Netofficer:
I'm a retired BP specialist at the Mayo Clinic Rochester. Several things:
BP measurement:
1. Store devices are NOT accurate at all, do not bother checking your BP there. Wrist devices are also poor on average, we use them only in morbidly obese patients and women with mastectomies.
2. Get a home cuff. when using a home cuff the numbers are only meaningful if you do the following;
a. get your device checked by a nurse as being accurate for you
b. make sure cuff is the right size.
c. you need to sit and rest for 3-5 minutes, feet on the floor right arm on a table and then take three readings one minute apart. your blood pressure is the average of the three.

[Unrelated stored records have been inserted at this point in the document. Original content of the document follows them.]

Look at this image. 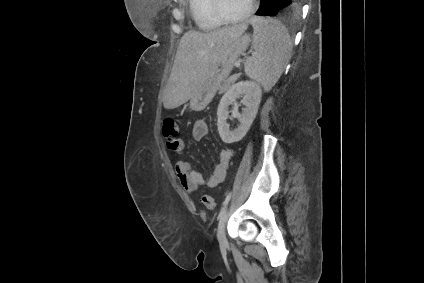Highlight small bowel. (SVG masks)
<instances>
[{
  "label": "small bowel",
  "mask_w": 424,
  "mask_h": 283,
  "mask_svg": "<svg viewBox=\"0 0 424 283\" xmlns=\"http://www.w3.org/2000/svg\"><path fill=\"white\" fill-rule=\"evenodd\" d=\"M208 131V124L205 119L199 118L194 122L192 135L195 140H201L204 138L208 134ZM168 148L172 150L170 145H168ZM233 157L234 151L232 149L226 148L221 150L218 163L215 165L213 172L207 178H204L202 173L195 170L190 162L183 160L176 163L175 174L182 187L190 193L198 190L200 186L214 188L224 182Z\"/></svg>",
  "instance_id": "small-bowel-1"
}]
</instances>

Some devices will even average the three for you.
Why, because this is how BP risk was determined in past studies so if your BP is 180/100 you know what your risk of stroke and heart attack is based on that BP.
Therapy
Lisinopril is good start. 20 mg is usual full dose, if after 2 weeks, BP at home not less than 135/85 (normal BP at home) then you should be advanced to that dose. then after two weeks at 20 mg if still not below 135/85 and not allergic to sulfa, hydrochlorthiazide is usually added first 12.5 mg then 25 mg.
This is cool as its cheap, effect and comes as a combined pill (both drugs, one tablet). Total drug cost less than $10/month.
DASH Diet: Diet Approach To Stop Hypertension is a Low Salt, Low fat diet which when combined with exercise and weight loss can reduce your need for BP medication.